* _Data for this exercise_:

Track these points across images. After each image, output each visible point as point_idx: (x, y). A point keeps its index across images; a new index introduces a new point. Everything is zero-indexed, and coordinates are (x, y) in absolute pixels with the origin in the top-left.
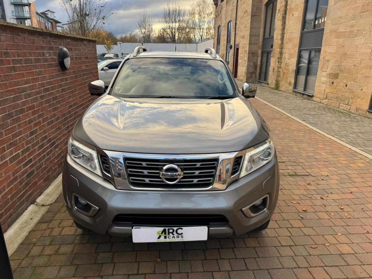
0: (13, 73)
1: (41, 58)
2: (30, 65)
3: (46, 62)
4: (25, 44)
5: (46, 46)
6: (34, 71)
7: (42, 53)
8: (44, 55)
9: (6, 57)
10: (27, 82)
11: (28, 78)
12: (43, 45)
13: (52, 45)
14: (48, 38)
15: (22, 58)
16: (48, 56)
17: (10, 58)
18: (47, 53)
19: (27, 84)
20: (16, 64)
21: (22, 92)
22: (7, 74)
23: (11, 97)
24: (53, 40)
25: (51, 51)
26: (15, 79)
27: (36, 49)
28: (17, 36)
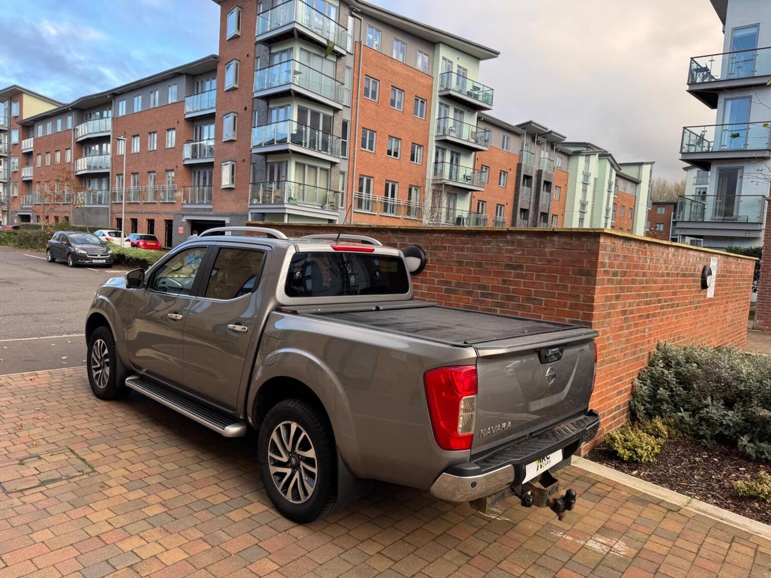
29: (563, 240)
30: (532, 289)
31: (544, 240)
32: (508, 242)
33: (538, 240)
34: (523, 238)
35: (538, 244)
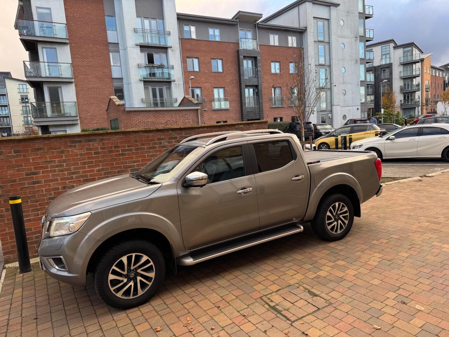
0: (121, 157)
1: (157, 146)
2: (141, 152)
3: (164, 148)
4: (138, 139)
5: (165, 138)
6: (146, 155)
7: (159, 143)
8: (161, 143)
9: (115, 149)
10: (134, 162)
11: (137, 159)
12: (162, 137)
13: (174, 136)
14: (169, 132)
15: (133, 148)
16: (167, 144)
17: (120, 149)
18: (166, 142)
19: (136, 163)
20: (126, 152)
21: (129, 168)
22: (115, 158)
23: (116, 170)
24: (177, 132)
25: (173, 140)
26: (122, 160)
27: (152, 141)
28: (129, 136)
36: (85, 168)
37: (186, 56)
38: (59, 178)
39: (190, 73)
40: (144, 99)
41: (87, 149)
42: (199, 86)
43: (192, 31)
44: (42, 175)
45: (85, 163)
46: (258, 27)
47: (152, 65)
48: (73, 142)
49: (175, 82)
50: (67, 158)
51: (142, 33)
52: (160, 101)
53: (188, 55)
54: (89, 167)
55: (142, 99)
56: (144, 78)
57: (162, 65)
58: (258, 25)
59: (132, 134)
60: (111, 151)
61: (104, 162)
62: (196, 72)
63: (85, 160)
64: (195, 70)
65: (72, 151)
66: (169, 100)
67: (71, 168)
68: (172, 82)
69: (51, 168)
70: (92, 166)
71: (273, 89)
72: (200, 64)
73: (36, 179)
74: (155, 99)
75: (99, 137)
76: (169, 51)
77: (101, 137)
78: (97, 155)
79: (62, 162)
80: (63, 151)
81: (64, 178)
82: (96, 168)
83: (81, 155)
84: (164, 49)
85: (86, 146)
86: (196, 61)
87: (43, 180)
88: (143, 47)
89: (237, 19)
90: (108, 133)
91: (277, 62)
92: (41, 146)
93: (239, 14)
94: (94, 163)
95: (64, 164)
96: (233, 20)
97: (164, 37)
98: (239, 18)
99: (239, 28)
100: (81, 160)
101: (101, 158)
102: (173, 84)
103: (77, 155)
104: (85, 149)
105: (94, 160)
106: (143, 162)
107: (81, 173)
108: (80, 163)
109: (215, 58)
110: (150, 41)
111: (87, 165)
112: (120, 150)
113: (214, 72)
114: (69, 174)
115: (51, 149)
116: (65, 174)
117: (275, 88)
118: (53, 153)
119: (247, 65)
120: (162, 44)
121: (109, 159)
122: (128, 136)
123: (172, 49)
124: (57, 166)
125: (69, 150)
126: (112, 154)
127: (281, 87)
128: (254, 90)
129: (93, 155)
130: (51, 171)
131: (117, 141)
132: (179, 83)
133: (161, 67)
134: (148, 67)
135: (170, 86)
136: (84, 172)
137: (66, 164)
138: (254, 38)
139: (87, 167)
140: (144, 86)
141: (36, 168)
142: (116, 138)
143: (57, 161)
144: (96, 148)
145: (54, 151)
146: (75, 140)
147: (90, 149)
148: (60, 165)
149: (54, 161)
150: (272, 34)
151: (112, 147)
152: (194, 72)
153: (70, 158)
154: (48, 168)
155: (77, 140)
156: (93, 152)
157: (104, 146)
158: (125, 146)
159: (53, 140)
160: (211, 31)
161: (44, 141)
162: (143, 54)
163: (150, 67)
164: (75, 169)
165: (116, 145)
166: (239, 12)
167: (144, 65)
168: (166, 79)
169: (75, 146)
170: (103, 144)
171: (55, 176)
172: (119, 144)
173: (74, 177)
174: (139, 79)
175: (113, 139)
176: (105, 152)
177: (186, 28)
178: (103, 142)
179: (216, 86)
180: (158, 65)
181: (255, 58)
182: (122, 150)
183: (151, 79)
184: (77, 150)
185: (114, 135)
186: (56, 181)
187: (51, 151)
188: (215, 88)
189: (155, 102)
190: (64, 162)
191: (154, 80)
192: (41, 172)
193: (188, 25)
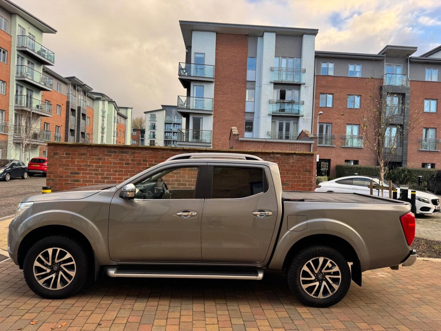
29: (298, 157)
30: (285, 179)
31: (289, 157)
32: (271, 158)
33: (286, 157)
34: (279, 156)
35: (286, 158)
36: (115, 175)
37: (320, 92)
38: (94, 180)
39: (322, 108)
40: (270, 132)
41: (120, 160)
42: (330, 122)
43: (330, 68)
44: (81, 175)
45: (116, 171)
46: (410, 61)
47: (283, 101)
48: (109, 152)
49: (303, 117)
50: (102, 165)
51: (278, 71)
52: (285, 134)
53: (322, 91)
54: (119, 175)
55: (268, 132)
56: (273, 113)
57: (292, 101)
58: (411, 60)
59: (160, 151)
60: (140, 164)
61: (132, 172)
62: (329, 108)
63: (117, 168)
64: (328, 106)
65: (107, 159)
66: (295, 134)
67: (104, 173)
68: (300, 118)
69: (89, 171)
70: (122, 175)
71: (424, 130)
72: (334, 100)
73: (77, 178)
74: (280, 133)
75: (132, 150)
76: (302, 87)
77: (133, 151)
78: (127, 166)
79: (98, 167)
80: (101, 158)
81: (97, 181)
82: (125, 177)
83: (114, 163)
84: (298, 86)
85: (120, 157)
86: (330, 97)
87: (82, 180)
88: (276, 84)
89: (384, 54)
90: (139, 147)
91: (433, 99)
92: (85, 152)
93: (386, 49)
94: (124, 172)
95: (100, 169)
96: (379, 55)
97: (299, 74)
98: (386, 53)
99: (385, 64)
100: (113, 168)
101: (131, 169)
102: (301, 119)
103: (111, 163)
104: (118, 159)
105: (124, 169)
106: (166, 178)
107: (112, 179)
108: (113, 170)
109: (353, 94)
110: (284, 78)
111: (118, 173)
112: (148, 164)
113: (348, 109)
114: (102, 178)
115: (92, 155)
116: (99, 178)
117: (427, 129)
118: (93, 159)
119: (392, 102)
120: (296, 81)
121: (136, 170)
122: (157, 152)
123: (305, 85)
124: (94, 170)
125: (105, 158)
126: (140, 166)
127: (436, 128)
128: (397, 129)
129: (124, 165)
130: (89, 174)
131: (145, 156)
132: (307, 118)
133: (292, 103)
134: (278, 102)
135: (298, 121)
136: (114, 178)
137: (101, 169)
138: (405, 74)
139: (117, 175)
140: (272, 120)
141: (78, 169)
142: (146, 153)
143: (94, 166)
144: (128, 159)
145: (93, 158)
146: (111, 150)
147: (122, 160)
148: (97, 170)
149: (92, 165)
150: (429, 68)
151: (141, 160)
152: (326, 107)
153: (105, 165)
154: (87, 171)
155: (113, 150)
156: (124, 162)
157: (134, 159)
158: (153, 160)
159: (94, 149)
160: (351, 68)
161: (87, 148)
162: (276, 91)
163: (280, 102)
164: (107, 174)
165: (144, 159)
166: (387, 46)
167: (275, 101)
168: (295, 114)
169: (110, 156)
170: (134, 157)
171: (91, 178)
172: (147, 158)
173: (106, 182)
174: (268, 114)
175: (143, 153)
176: (134, 164)
177: (324, 65)
178: (134, 155)
179: (350, 123)
180: (288, 101)
181: (403, 95)
182: (149, 164)
183: (280, 113)
184: (112, 158)
185: (144, 150)
186: (91, 183)
187: (92, 157)
188: (347, 124)
189: (280, 135)
190: (100, 167)
191: (282, 115)
192: (82, 173)
193: (326, 62)
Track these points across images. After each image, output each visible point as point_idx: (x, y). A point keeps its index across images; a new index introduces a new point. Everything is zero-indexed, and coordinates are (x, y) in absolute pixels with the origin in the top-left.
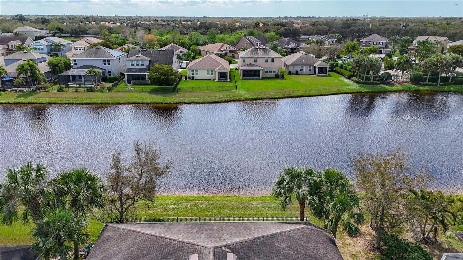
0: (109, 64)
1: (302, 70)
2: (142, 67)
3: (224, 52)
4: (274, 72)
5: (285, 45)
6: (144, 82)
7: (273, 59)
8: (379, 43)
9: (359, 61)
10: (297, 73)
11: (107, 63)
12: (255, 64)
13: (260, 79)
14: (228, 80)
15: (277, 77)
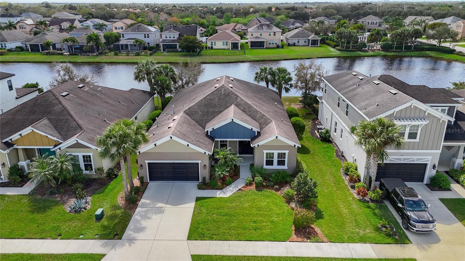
0: (148, 37)
1: (298, 42)
2: (174, 39)
3: (237, 30)
4: (276, 44)
5: (290, 25)
6: (175, 50)
7: (275, 33)
8: (373, 22)
9: (340, 33)
10: (294, 45)
11: (147, 36)
12: (261, 37)
13: (264, 49)
14: (239, 49)
15: (278, 47)
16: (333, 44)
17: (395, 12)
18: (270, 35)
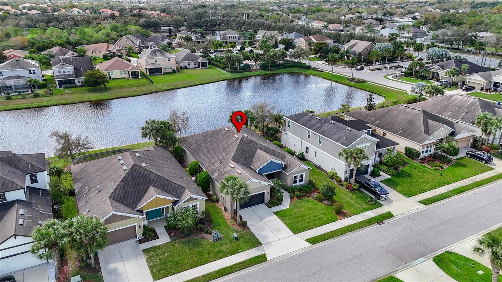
0: (34, 73)
1: (189, 65)
2: (69, 73)
3: (112, 52)
4: (171, 68)
5: (160, 41)
6: (73, 85)
7: (169, 58)
8: (233, 36)
9: (229, 58)
10: (186, 68)
11: (32, 72)
12: (156, 63)
13: (162, 74)
14: (140, 77)
15: (174, 72)
16: (222, 65)
17: (239, 21)
18: (164, 61)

* _Problem_: Look through the data above and return exactly the lines from the one that contains "77: (101, 137)" to the one that contains "121: (109, 159)", inclusive, with nothing else.

* _Output of the exercise_:
77: (101, 137)
78: (97, 155)
79: (62, 162)
80: (63, 151)
81: (64, 178)
82: (96, 168)
83: (81, 155)
84: (164, 49)
85: (86, 146)
86: (196, 61)
87: (43, 180)
88: (143, 47)
89: (237, 19)
90: (108, 133)
91: (277, 62)
92: (41, 146)
93: (239, 14)
94: (94, 163)
95: (64, 164)
96: (233, 20)
97: (164, 37)
98: (239, 18)
99: (239, 28)
100: (81, 160)
101: (101, 158)
102: (173, 84)
103: (77, 155)
104: (85, 149)
105: (94, 160)
106: (143, 162)
107: (81, 173)
108: (80, 163)
109: (215, 58)
110: (150, 41)
111: (87, 165)
112: (120, 150)
113: (214, 72)
114: (69, 174)
115: (51, 149)
116: (65, 174)
117: (275, 88)
118: (53, 153)
119: (247, 65)
120: (162, 44)
121: (109, 159)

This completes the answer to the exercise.